Do some bikes have shorter cranks on them?

Yes, but not really. The standard crank lengths are 170, 172.5 and 175mm. Those are so close together (2.5mm is a tenth of an inch) that I'm pretty sure it would be about the last thing you noticed, if you jumped onto a new bike and it had different cranks to what you were used to.

From what I can see, SRAM make cranks between 165 and 177.5mm; Shimano and Campagnolo make at least 165–175mm but, basically, any bike you buy will have one of the three standard lengths.

  • Thank you,the advice on crank lengths and their impact on bike fit was exactly what I wanted to know.
    – Kevin Rowe
    Commented Mar 3, 2018 at 18:16

A big part of what makes the cranks seem "short" is that the bottom bracket height is very high. On one hand, you might argue it helps improve clearance but really it's a function of the design with relatively large wheels.

Because the bottom bracket is so high up, your legs can't stretch as far down as they might and so you have to raise the seat height, which then brings in a whole cluster of other problems.

Sheldon Brown actually wrote about this problem here: https://www.sheldonbrown.com/upgrade.html

Bottom-Bracket Height

Traditional bikes for road use normally had bottom brackets about 10 5/8" from the road. Everybody knew that they shouldn't pedal while leaning sharply into a high-speed corner.

When mountain bikes became the default style of bike for most buyers, people got used to 11 1/2", 12 1/2" or even higher bottom brackets. This is a good thing for serious off-road riding, giving better clearance for logs, rocks, ruts and other obstacles.

Once the marketplace had become accustomed to high bottom brackets, manufacturers became afraid to sell bikes with low ones any more. The nightmare was that some clueless rider with a good lawyer would pedal through a high-speed corner, catch a pedal, spin out and crash. In court, the shyster could point to all the other bikes on the market with high bottom brackets, and accuse the manufacturer of making an abnormal, unsafe bike.

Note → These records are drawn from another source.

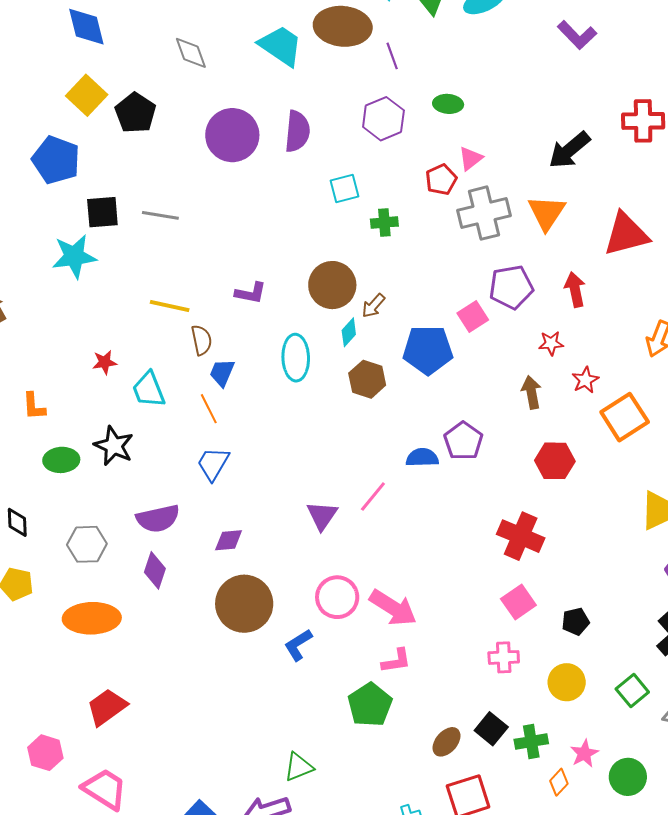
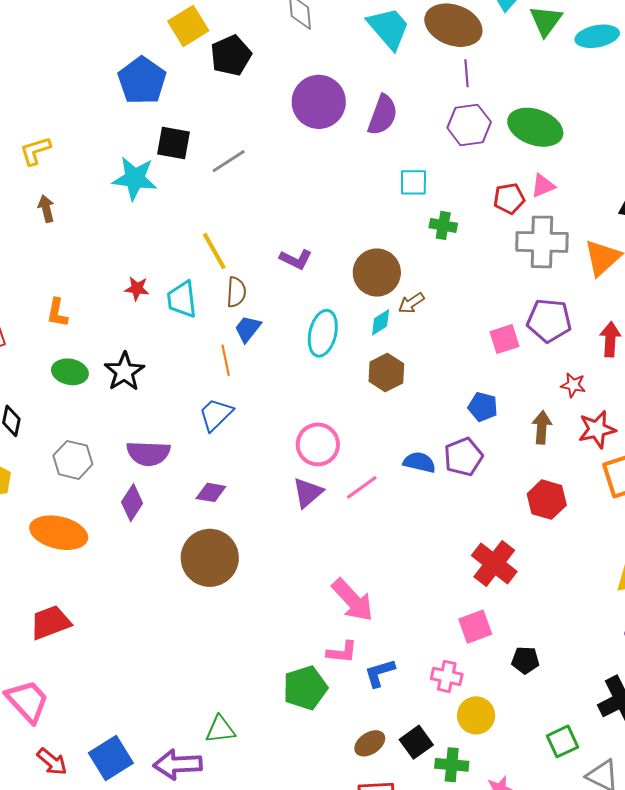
purple line: (392, 56) -> (467, 73), moved
green ellipse: (448, 104) -> (535, 127), size x1.8
gray line: (160, 215) -> (229, 161), turned -57
yellow line: (170, 306) -> (214, 251), turned 33
blue pentagon: (428, 350) -> (483, 407), moved, size x0.6
red star: (585, 380) -> (597, 429), size x1.4
cyan trapezoid: (149, 390) -> (182, 299), moved
pink circle: (337, 597) -> (318, 444), moved
blue L-shape: (298, 645) -> (380, 673), moved
yellow circle: (567, 682) -> (476, 715), moved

A high bottom bracket has no real virtue for most on-road use, and actually represents a fairly serious drawback for the typical rider. A higher bottom bracket should require a higher saddle. The higher saddle precludes putting a toe down when stopping for a red light, stop sign, etc. This is a cumulatively major inconvenience for cyclists who ride in built-up areas. It generally makes starting and stopping noticeably more awkward. (See: Starting and Stopping.)

Many cyclists, unaware of this change in geometry, adjust their saddle height as they always did, with respect to their reach to the ground. This results in their saddles' being too low for efficient pedaling, which is harmful to the knees and encourages excessive standing pedaling.

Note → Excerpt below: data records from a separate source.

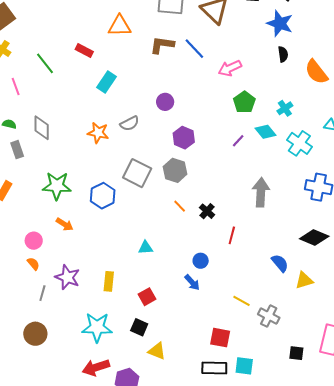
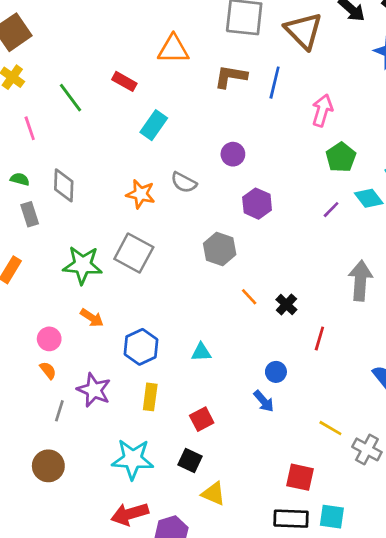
blue line: (194, 49) -> (275, 83), turned 55
pink arrow: (230, 68) -> (322, 110), turned 130
gray semicircle: (130, 123) -> (184, 182), turned 54
gray hexagon: (175, 170) -> (220, 249), moved
gray square: (137, 173) -> (134, 253), moved
blue hexagon: (103, 196) -> (141, 347), moved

Your main concern will be the saddle. From the image, it is a) very low by default, and b) the tube in the frame that holds the seat post ends very low. For a good fit, your saddle must be high enough so that your leg is almost fully stretched when going through the lowest point of the pedals. Your body dictates the distance between pedals and saddle.

With the frame you've shown, that means that you must use a ridiculously long seat post. And that is a problem: The longer the seat post, the longer the lever that exerts bending force at the point where the frame starts, and thus the greater the danger of breaking the seat post. This is a strong security concern in my eyes as I have indeed already managed to break a seat post.

I would not try to fit this bike for a 6-foot person.